The data: Begin

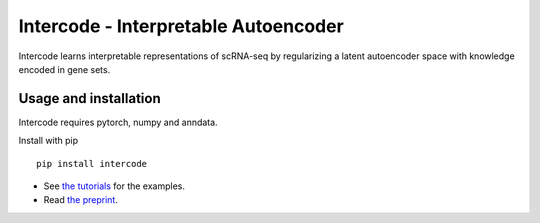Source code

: Intercode - Interpretable Autoencoder
=====================================

Intercode learns interpretable representations of scRNA-seq by regularizing a latent autoencoder space with knowledge encoded in gene sets.

Usage and installation
----------------------
Intercode requires pytorch, numpy and anndata.

Install with pip

::

   pip install intercode

* See `the tutorials <https://github.com/theislab/intercode-tutorials>`__ for the examples.
* Read `the preprint <https://www.biorxiv.org/content/10.1101/2020.12.02.401182v1>`__.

The data: End

:: Task description ::
Transcribe all of the entries word for word, but skip any pictures they contain.

:: Output ::
Source code

: Intercode - Interpretable Autoencoder
=====================================

Intercode learns interpretable representations of scRNA-seq by regularizing a latent autoencoder space with knowledge encoded in gene sets.

Usage and installation
----------------------
Intercode requires pytorch, numpy and anndata.

Install with pip

::

   pip install intercode

* See `the tutorials <https://github.com/theislab/intercode-tutorials>`__ for the examples.
* Read `the preprint <https://www.biorxiv.org/content/10.1101/2020.12.02.401182v1>`__.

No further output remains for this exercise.